All in all, I loved this story. I was ardently invested in the character and found myself plowing through in a day, as it is a quick read. I was hoping for something a bit more substantial at the end, but it was satisfying nonetheless. I highly recommend and will add Meades to my list of authors to watch.

Descendant of the Crane: Review

400 pages Expected publication: April 2nd 2019 by Albert Whitman Company

Look at this cover. I mean, just look at it. Thank you to Edelweiss and the publisher for allowing me to review this title ahead of its release date.

This book amazed me. It was different from anything I have ever read. Although it started out a bit slow for me, after I got past that bit, I could not put it down. Obligations caused me to take longer reading this one than usual, but I am sort of glad. I got to savor it.            

This story follows Hesina as she is thrust into power after the death of her father. The mysteries of his death plague her so she takes up the responsibility of finding out what really happened.

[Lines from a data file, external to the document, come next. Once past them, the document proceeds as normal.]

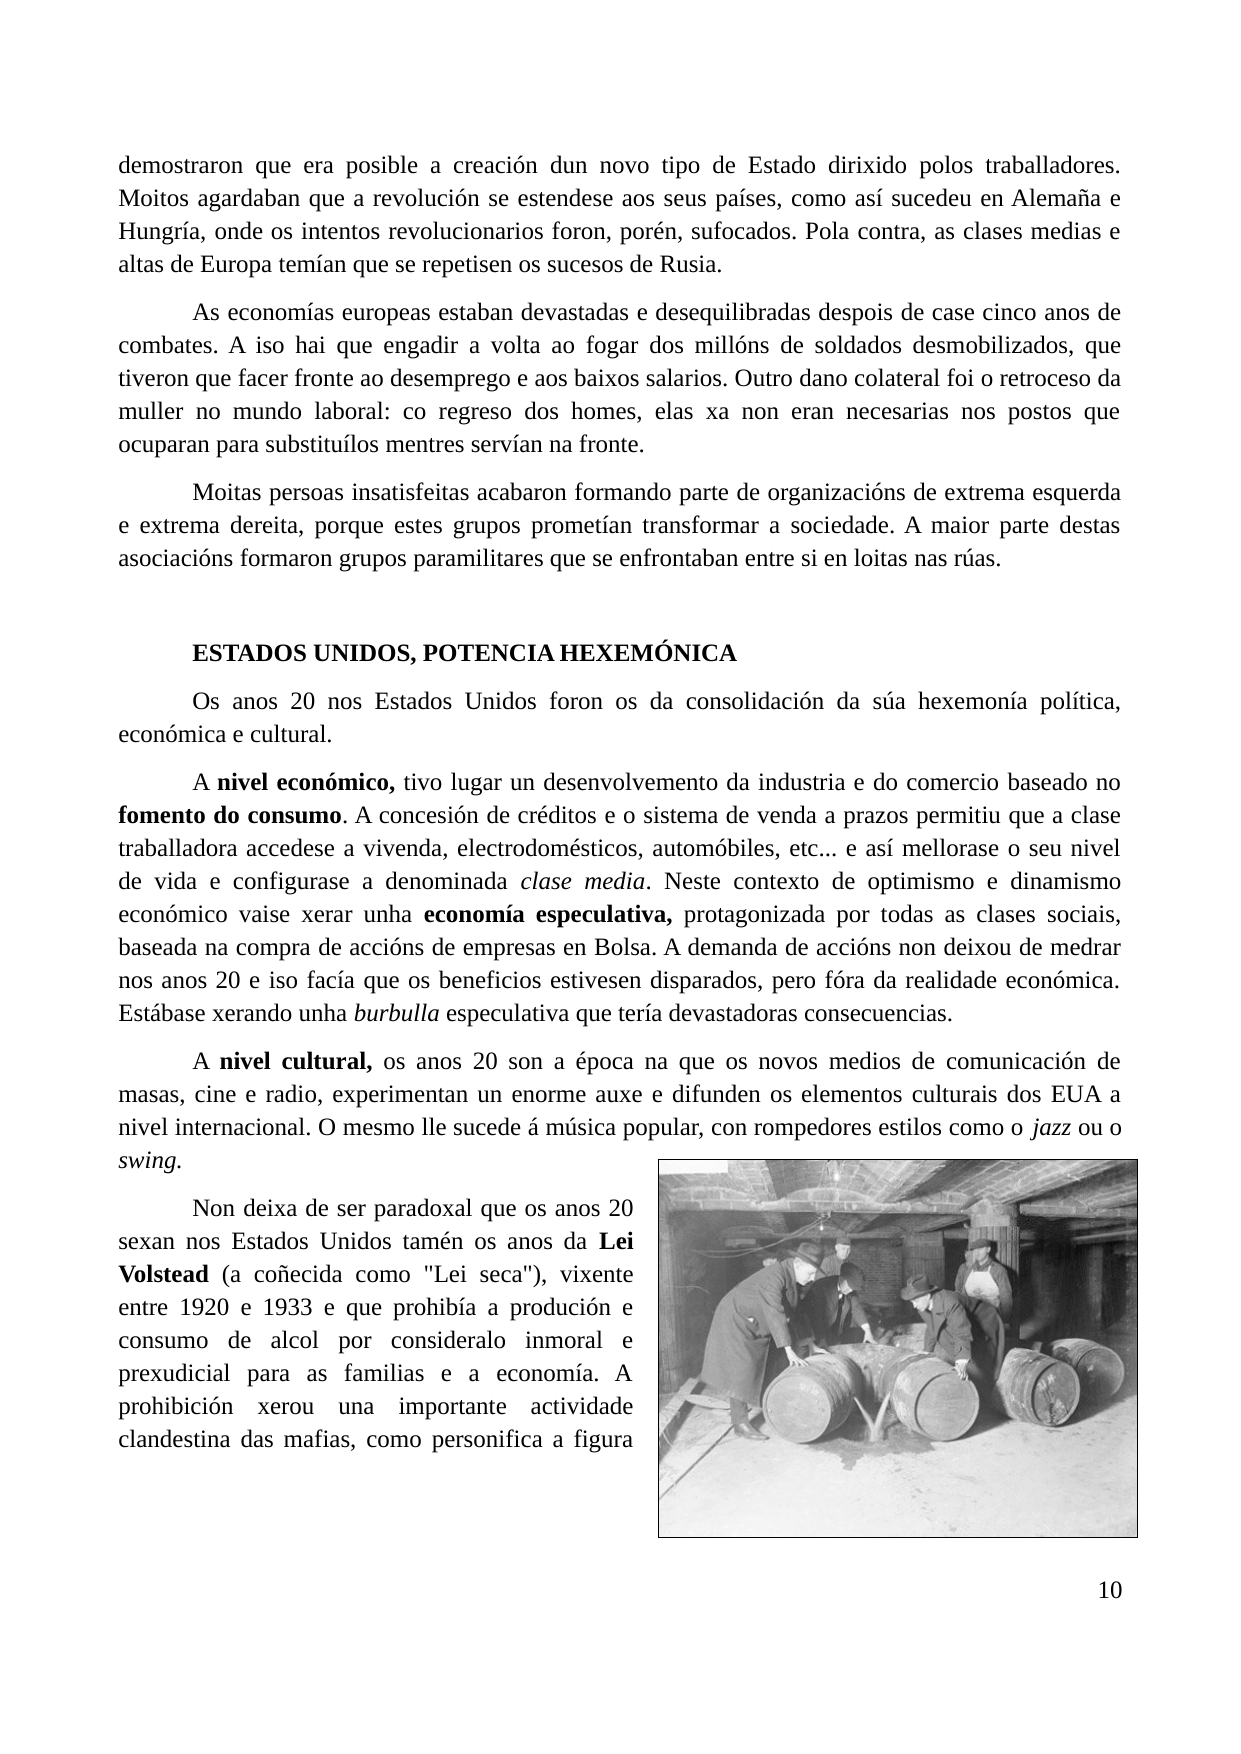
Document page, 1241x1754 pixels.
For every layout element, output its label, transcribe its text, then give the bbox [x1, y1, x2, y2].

picture [659, 1160, 1137, 1537]
text Os anos 20 nos Estados Unidos foron os da consolidación da súa hexemonía política, económica e cultural. [118, 686, 1122, 748]
text Non deixa de ser paradoxal que os anos 20 sexan nos Estados Unidos tamén os anos da Lei Volstead (a coñecida como "Lei seca"), vixente entre 1920 e 1933 e que prohibía a produción e consumo de alcol por consideralo inmoral e prexudicial para as familias e a economía. A prohibición xerou una importante actividade clandestina das mafias, como personifica a figura [118, 1193, 657, 1453]
text Moitas persoas insatisfeitas acabaron formando parte de organizacións de extrema esquerda e extrema dereita, porque estes grupos prometían transformar a sociedade. A maior parte destas asociacións formaron grupos paramilitares que se enfrontaban entre si en loitas nas rúas. [118, 477, 1122, 572]
text demostraron que era posible a creación dun novo tipo de Estado dirixido polos traballadores. Moitos agardaban que a revolución se estendese aos seus países, como así sucedeu en Alemaña e Hungría, onde os intentos revolucionarios foron, porén, sufocados. Pola contra, as clases medias e altas de Europa temían que se repetisen os sucesos de Rusia. [118, 150, 1122, 278]
text A nivel económico, tivo lugar un desenvolvemento da industria e do comercio baseado no fomento do consumo. A concesión de créditos e o sistema de venda a prazos permitiu que a clase traballadora accedese a vivenda, electrodomésticos, automóbiles, etc... e así mellorase o seu nivel de vida e configurase a denominada clase media. Neste contexto de optimismo e dinamismo económico vaise xerar unha economía especulativa, protagonizada por todas as clases sociais, baseada na compra de accións de empresas en Bolsa. A demanda de accións non deixou de medrar nos anos 20 e iso facía que os beneficios estivesen disparados, pero fóra da realidade económica. Estábase xerando unha burbulla especulativa que tería devastadoras consecuencias. [118, 767, 1122, 1027]
text As economías europeas estaban devastadas e desequilibradas despois de case cinco anos de combates. A iso hai que engadir a volta ao fogar dos millóns de soldados desmobilizados, que tiveron que facer fronte ao desemprego e aos baixos salarios. Outro dano colateral foi o retroceso da muller no mundo laboral: co regreso dos homes, elas xa non eran necesarias nos postos que ocuparan para substituílos mentres servían na fronte. [118, 297, 1122, 458]
text A nivel cultural, os anos 20 son a época na que os novos medios de comunicación de masas, cine e radio, experimentan un enorme auxe e difunden os elementos culturais dos EUA a nivel internacional. O mesmo lle sucede á música popular, con rompedores estilos como o jazz ou o swing. [118, 1046, 1137, 1538]
text ESTADOS UNIDOS, POTENCIA HEXEMÓNICA [118, 638, 1122, 667]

After meeting with a sooth, whose magic is outlawed, she is told to seek a representative by the name of Akira, who help find whoever, if anyone, killed her father.

Hesina is the strong female protagonist we all dream about. Her path to justice and finding her strengths were incredible. Every character was interesting.

This book was immensely intriguing. Joan’s writing is beautiful and profound and hit every emotion through the book. Usually I have more to say since I find negatives within plots as well as positives, but I cannot think of any for this one.This was a great experience and I am so glad to be able to tell people about it so they can add it to their TBR as soon as possible, if it isn’t already due to this gorgoues cover and blurb.

Joan He is going to be one to watch for future books. We need more stories like this.